Upper Tribunal hearing
15. I have heard oral submissions from Mr Denholm for the appellant, and Mr Duffy for the respondent.
16. For the appellant, Mr Denholm reminded me that the appellant’s sentence for a single offence of sex with a willing underage girl who was just a few months from sexual majority was 11 months, less than a year. OASys had assessed him then as presenting a low risk of reoffending and they had been right: the appellant had not committed any subsequent offence in the 9 years since his original sentence. The appellant’s children and partner were British citizens. He could not marry his partner at present, because he was not divorced from his Zimbabwean wife.
17. The appellant and his partner had done everything they were asked to do, and Social Services had now closed the file on them and their children. They were considered to be ‘good enough’ parents now. The appellant’s partner, because of her limited intelligence, relied heavily on him to support her parenting: the evidence did not suggest that without him, she would be able to maintain her ‘good enough parent’ status. It was much more likely than not that the appellant’s removal would result in his children being taken into care, and perhaps adopted, like his partner’s elder 4 children.
18. Mr Duffy for the respondent accepted that there were difficulties with the First-tier Tribunal decision, but reminded me that the Upper Tribunal may only interfere with findings of fact such as those at [57] and [60] in this decision where it is satisfied the findings are perverse, Wednesbury unreasonable or contrary to the evidence before the First-tier Tribunal (see Lord Justice Brooke in R (Iran) v Secretary of State for the Home Department [2005] EWCA Civ 982 at [90.2]).
19. On the evidence which I have just set out I am so satisfied.

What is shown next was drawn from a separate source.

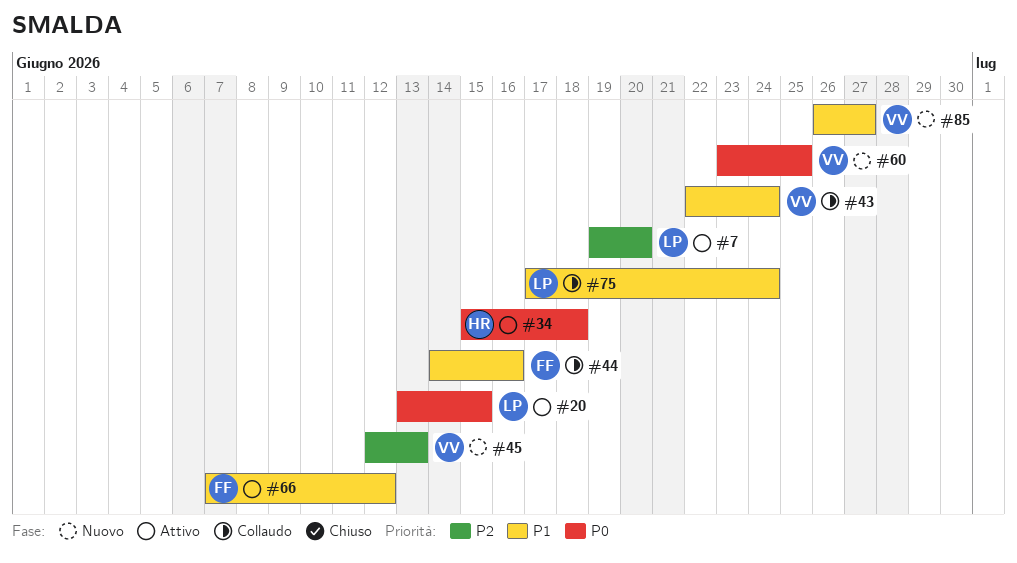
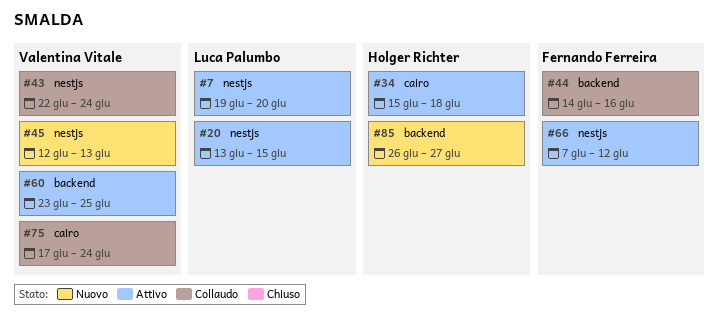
#60, status: Nuovo -> Attivo
#75, owner: Luca Palumbo -> Valentina Vitale
#85, owner: Valentina Vitale -> Holger Richter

The appellant’s partner is a woman who has already lost 4 children who have been taken into care and adopted. Her intelligence is strikingly low and she is a vulnerable person. Even with the assistance of the appellant, CAFCASS considers that they are only just a good enough parenting environment. The appellant has not been given a sentence in excess of than twelve months and has committed only one non-violent offence, now some 10 years ago.
20. Paragraph 398 of the Immigration Rules at paragraph 398C requires the Secretary of State to show that the offending has caused “serious harm”. That is not what the sentencing remarks say and there is no other evidence that “serious harm” was caused to the 15½ year old girl with whom this appellant had a relationship.
21. Paragraph 399A is met, the appellant does have a genuine and subsisting relationship with two citizen children and on the evidence I am satisfied that it would be unduly harsh for these children to remain in the United Kingdom without him. The evidence before the Tribunal leads inexorably to the conclusion that without the support of the appellant these children are likely to be taken into care as the other four children were and indeed the Home Office letter to the Children’s Services Director of Haringey on 22 June 2015 strongly suggests that that is also her view.
Conclusions
22. I am satisfied that the First-tier Tribunal decision contains a material error of law. I set it aside and substitute a decision allowing the appeal.